What Is Autism?

Dr. Michael Wigler has made wide-ranging contributions to biomedical research in genetics, cancer, and cognitive disorders. Dr. Wigler attended Princeton University as an undergraduate, majoring in Mathematics, and Columbia University for graduate studies in Microbiology. After receiving his Ph.D., he began his scientific studies at Cold Spring Harbor Laboratory, where he continues his work to this day as an American Cancer Society Research Professor.

Early in his career, Dr. Wigler developed methods for engineering animal cells with his collaborators at Columbia University, Richard Axel and Saul Silverstein. These methods are the basis for many discoveries in genetics, and the means for producing medicines used to treat heart disease, cancer, and strokes. Dr. Wigler continued his genetic explorations, and in the early 1980s isolated the first human cancer genes. In the mid 80s, Dr. Wigler and his collaborators demonstrated conservation of cellular pathways in humans and yeast, thereby providing deep insights into the function of the cancer genes.

In the early 1990s, Drs. Wigler and Clark Still developed a method for building vast chemically indexed libraries of compounds, an approach that is still in use for drug discovery.

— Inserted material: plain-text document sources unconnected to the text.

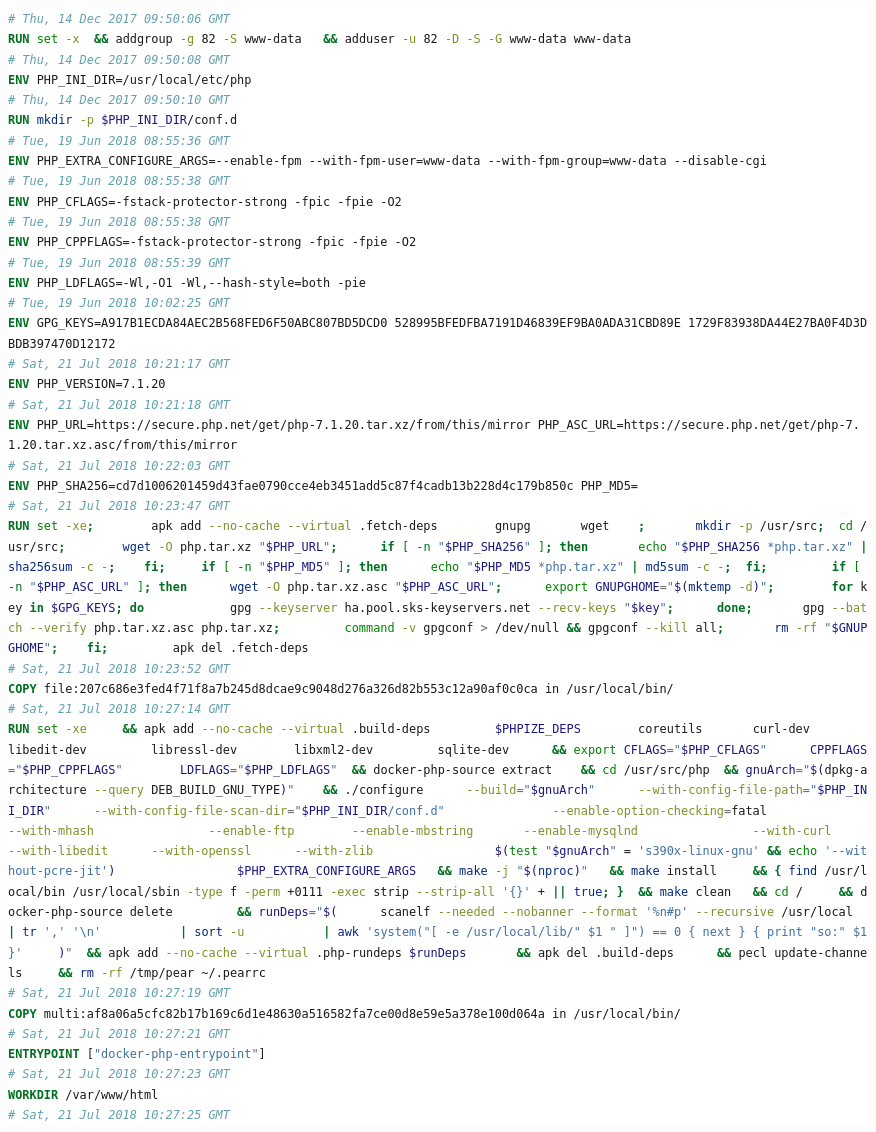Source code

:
```dockerfile
# Thu, 14 Dec 2017 09:50:06 GMT
RUN set -x 	&& addgroup -g 82 -S www-data 	&& adduser -u 82 -D -S -G www-data www-data
# Thu, 14 Dec 2017 09:50:08 GMT
ENV PHP_INI_DIR=/usr/local/etc/php
# Thu, 14 Dec 2017 09:50:10 GMT
RUN mkdir -p $PHP_INI_DIR/conf.d
# Tue, 19 Jun 2018 08:55:36 GMT
ENV PHP_EXTRA_CONFIGURE_ARGS=--enable-fpm --with-fpm-user=www-data --with-fpm-group=www-data --disable-cgi
# Tue, 19 Jun 2018 08:55:38 GMT
ENV PHP_CFLAGS=-fstack-protector-strong -fpic -fpie -O2
# Tue, 19 Jun 2018 08:55:38 GMT
ENV PHP_CPPFLAGS=-fstack-protector-strong -fpic -fpie -O2
# Tue, 19 Jun 2018 08:55:39 GMT
ENV PHP_LDFLAGS=-Wl,-O1 -Wl,--hash-style=both -pie
# Tue, 19 Jun 2018 10:02:25 GMT
ENV GPG_KEYS=A917B1ECDA84AEC2B568FED6F50ABC807BD5DCD0 528995BFEDFBA7191D46839EF9BA0ADA31CBD89E 1729F83938DA44E27BA0F4D3DBDB397470D12172
# Sat, 21 Jul 2018 10:21:17 GMT
ENV PHP_VERSION=7.1.20
# Sat, 21 Jul 2018 10:21:18 GMT
ENV PHP_URL=https://secure.php.net/get/php-7.1.20.tar.xz/from/this/mirror PHP_ASC_URL=https://secure.php.net/get/php-7.1.20.tar.xz.asc/from/this/mirror
# Sat, 21 Jul 2018 10:22:03 GMT
ENV PHP_SHA256=cd7d1006201459d43fae0790cce4eb3451add5c87f4cadb13b228d4c179b850c PHP_MD5=
# Sat, 21 Jul 2018 10:23:47 GMT
RUN set -xe; 		apk add --no-cache --virtual .fetch-deps 		gnupg 		wget 	; 		mkdir -p /usr/src; 	cd /usr/src; 		wget -O php.tar.xz "$PHP_URL"; 		if [ -n "$PHP_SHA256" ]; then 		echo "$PHP_SHA256 *php.tar.xz" | sha256sum -c -; 	fi; 	if [ -n "$PHP_MD5" ]; then 		echo "$PHP_MD5 *php.tar.xz" | md5sum -c -; 	fi; 		if [ -n "$PHP_ASC_URL" ]; then 		wget -O php.tar.xz.asc "$PHP_ASC_URL"; 		export GNUPGHOME="$(mktemp -d)"; 		for key in $GPG_KEYS; do 			gpg --keyserver ha.pool.sks-keyservers.net --recv-keys "$key"; 		done; 		gpg --batch --verify php.tar.xz.asc php.tar.xz; 		command -v gpgconf > /dev/null && gpgconf --kill all; 		rm -rf "$GNUPGHOME"; 	fi; 		apk del .fetch-deps
# Sat, 21 Jul 2018 10:23:52 GMT
COPY file:207c686e3fed4f71f8a7b245d8dcae9c9048d276a326d82b553c12a90af0c0ca in /usr/local/bin/ 
# Sat, 21 Jul 2018 10:27:14 GMT
RUN set -xe 	&& apk add --no-cache --virtual .build-deps 		$PHPIZE_DEPS 		coreutils 		curl-dev 		libedit-dev 		libressl-dev 		libxml2-dev 		sqlite-dev 		&& export CFLAGS="$PHP_CFLAGS" 		CPPFLAGS="$PHP_CPPFLAGS" 		LDFLAGS="$PHP_LDFLAGS" 	&& docker-php-source extract 	&& cd /usr/src/php 	&& gnuArch="$(dpkg-architecture --query DEB_BUILD_GNU_TYPE)" 	&& ./configure 		--build="$gnuArch" 		--with-config-file-path="$PHP_INI_DIR" 		--with-config-file-scan-dir="$PHP_INI_DIR/conf.d" 				--enable-option-checking=fatal 				--with-mhash 				--enable-ftp 		--enable-mbstring 		--enable-mysqlnd 				--with-curl 		--with-libedit 		--with-openssl 		--with-zlib 				$(test "$gnuArch" = 's390x-linux-gnu' && echo '--without-pcre-jit') 				$PHP_EXTRA_CONFIGURE_ARGS 	&& make -j "$(nproc)" 	&& make install 	&& { find /usr/local/bin /usr/local/sbin -type f -perm +0111 -exec strip --strip-all '{}' + || true; } 	&& make clean 	&& cd / 	&& docker-php-source delete 		&& runDeps="$( 		scanelf --needed --nobanner --format '%n#p' --recursive /usr/local 			| tr ',' '\n' 			| sort -u 			| awk 'system("[ -e /usr/local/lib/" $1 " ]") == 0 { next } { print "so:" $1 }' 	)" 	&& apk add --no-cache --virtual .php-rundeps $runDeps 		&& apk del .build-deps 		&& pecl update-channels 	&& rm -rf /tmp/pear ~/.pearrc
# Sat, 21 Jul 2018 10:27:19 GMT
COPY multi:af8a06a5cfc82b17b169c6d1e48630a516582fa7ce00d8e59e5a378e100d064a in /usr/local/bin/ 
# Sat, 21 Jul 2018 10:27:21 GMT
ENTRYPOINT ["docker-php-entrypoint"]
# Sat, 21 Jul 2018 10:27:23 GMT
WORKDIR /var/www/html
# Sat, 21 Jul 2018 10:27:25 GMT
```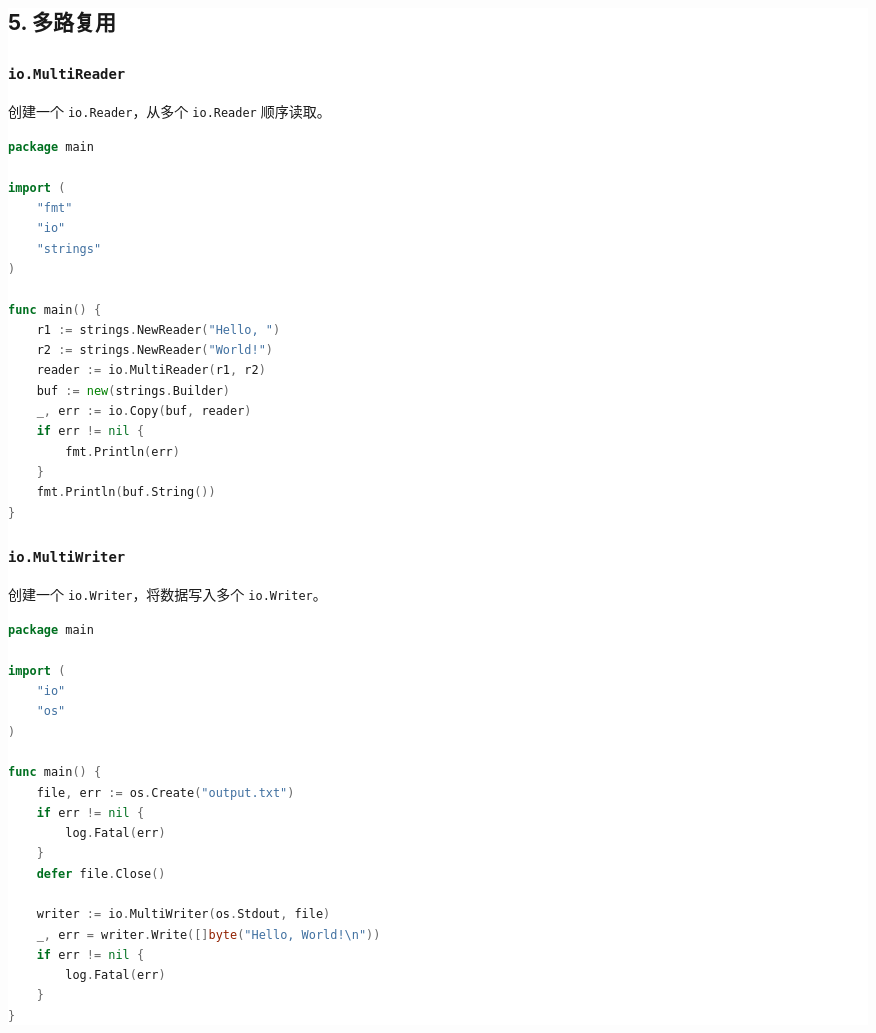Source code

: ## 5. 多路复用

### `io.MultiReader`
创建一个 `io.Reader`，从多个 `io.Reader` 顺序读取。
```go
package main

import (
    "fmt"
    "io"
    "strings"
)

func main() {
    r1 := strings.NewReader("Hello, ")
    r2 := strings.NewReader("World!")
    reader := io.MultiReader(r1, r2)
    buf := new(strings.Builder)
    _, err := io.Copy(buf, reader)
    if err != nil {
        fmt.Println(err)
    }
    fmt.Println(buf.String())
}
```

### `io.MultiWriter`
创建一个 `io.Writer`，将数据写入多个 `io.Writer`。
```go
package main

import (
    "io"
    "os"
)

func main() {
    file, err := os.Create("output.txt")
    if err != nil {
        log.Fatal(err)
    }
    defer file.Close()

    writer := io.MultiWriter(os.Stdout, file)
    _, err = writer.Write([]byte("Hello, World!\n"))
    if err != nil {
        log.Fatal(err)
    }
}
```
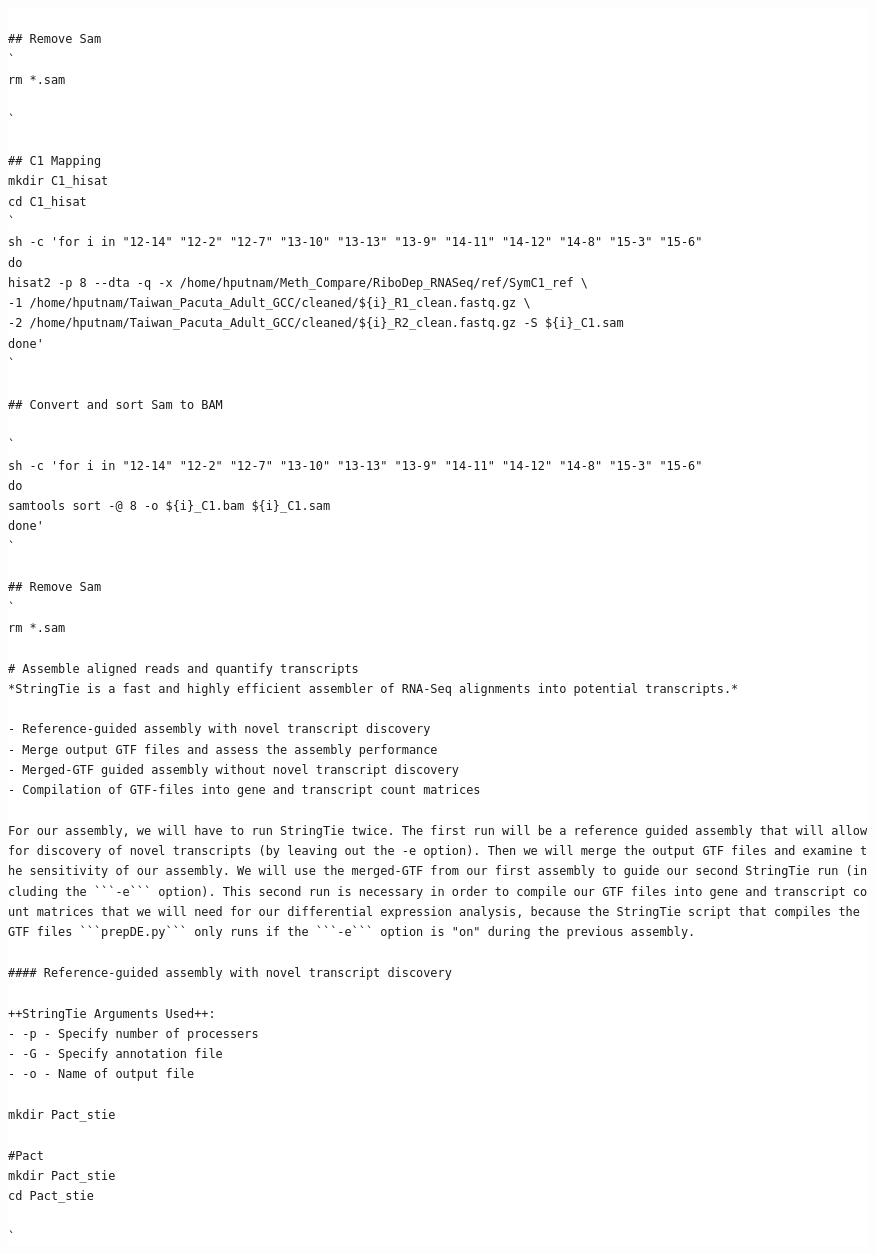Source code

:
 ```

## Remove Sam
`
rm *.sam

`

## C1 Mapping
mkdir C1_hisat
cd C1_hisat
`
sh -c 'for i in "12-14" "12-2" "12-7" "13-10" "13-13" "13-9" "14-11" "14-12" "14-8" "15-3" "15-6"
do
hisat2 -p 8 --dta -q -x /home/hputnam/Meth_Compare/RiboDep_RNASeq/ref/SymC1_ref \
-1 /home/hputnam/Taiwan_Pacuta_Adult_GCC/cleaned/${i}_R1_clean.fastq.gz \
-2 /home/hputnam/Taiwan_Pacuta_Adult_GCC/cleaned/${i}_R2_clean.fastq.gz -S ${i}_C1.sam 
done'
`

## Convert and sort Sam to BAM

`
sh -c 'for i in "12-14" "12-2" "12-7" "13-10" "13-13" "13-9" "14-11" "14-12" "14-8" "15-3" "15-6"
do
samtools sort -@ 8 -o ${i}_C1.bam ${i}_C1.sam
done'
`

## Remove Sam
`
rm *.sam

# Assemble aligned reads and quantify transcripts 
*StringTie is a fast and highly efficient assembler of RNA-Seq alignments into potential transcripts.*

- Reference-guided assembly with novel transcript discovery
- Merge output GTF files and assess the assembly performance
- Merged-GTF guided assembly without novel transcript discovery
- Compilation of GTF-files into gene and transcript count matrices

For our assembly, we will have to run StringTie twice. The first run will be a reference guided assembly that will allow for discovery of novel transcripts (by leaving out the -e option). Then we will merge the output GTF files and examine the sensitivity of our assembly. We will use the merged-GTF from our first assembly to guide our second StringTie run (including the ```-e``` option). This second run is necessary in order to compile our GTF files into gene and transcript count matrices that we will need for our differential expression analysis, because the StringTie script that compiles the GTF files ```prepDE.py``` only runs if the ```-e``` option is "on" during the previous assembly.

#### Reference-guided assembly with novel transcript discovery

++StringTie Arguments Used++:  
- -p - Specify number of processers
- -G - Specify annotation file
- -o - Name of output file

mkdir Pact_stie

#Pact 
mkdir Pact_stie
cd Pact_stie

`
```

During the same period, Wigler’s group developed the concept and applications of representational analysis, RDA, which led to identifying new cancer genes and viruses. He later enhanced this concept through use of microarrays, a method now widely used commercially for genetic typing.

Dr. Wigler’s research is presently focused on the genomics of cancer and genetic disorders. He expects this work will eventually improve the targeting of cancer treatment and lead to early detection tests for cancer. His studies in human genetics led to the discovery of a vast source of genetic variability known as copy number variation (CNV), and to the breakthrough that spontaneous germline mutation is likely to be a contributing factor in autism. His genetic theories and methods suggest to new approaches to understand many other cognitive and physical abnormalities.

For his fundamental contributions to biomedical research, Dr. Wigler is a recipient of numerous awards and honors and is a member of the National Academy of Science and the American Academy of Arts and Sciences.
  • Transcript

TRANSCRIPT

Question: What is autism?

Michael Wigler: Well, there are a triad of behaviors that are the earmarks of autism.  The include difficulty in social interactions, delay in the development of speech and communication.  And those are distinguishable and repetitive behaviors, almost obsessive-like behaviors.  

The recognition of this triad as a condition we call autism began only in the late ‘30s, and as the diagnostic criteria began to be more widely applied, more and more children were being called autistic.  And the definition, I think, I mean, when people now talk about autism spectrum disorders where a child has varying degrees of these abnormalities.  It is not, in fact, an extremely well-defined disorder.  It has sloppy boundaries to normal behavior.  We all know people that are awkward socially, there are many people who learn language late in life, and we all may know people that have stutters, or have obsessive behaviors, or even hang wringing.  So there is something of a continuum of all three of these things.  That’s not a condition whose boundaries are well-defined.  Yet, if you meet a child with autism, you can generally say that there is something profoundly wrong here. 

But it’s a hard disorder to define better than that.  And probably the reason it’s harder to define better than that is that the number of genes involved.  The number of underlying causes that can create this triad is very great.  For example, the syndrome itself is enormously varied.  And if you have listened to somebody who studies autistic children—children with autism, you’ll frequently hear them say that each child that they see is different than the next.  It’s not really a syndrome in the way that Down syndrome is a syndrome.  There are a variety of genetic disorders that are frequently—you can almost tell that the children who have these disorders have the same underlying cause, because they’ll actually look alike.  It’s not just Down syndrome that has that property, Progeria has that property.  There are a number of childhood disorders where the children who have these disorders actually look alike.  

That’s not the case in autism.  Each child has—is sort of wonderfully different than the next child, so there’s a huge amount of variability.  And I think this has confounded the general public because it appears that the rate of autism has been going up so dramatically.  In fact, I think that’s mainly due to increased diagnosis.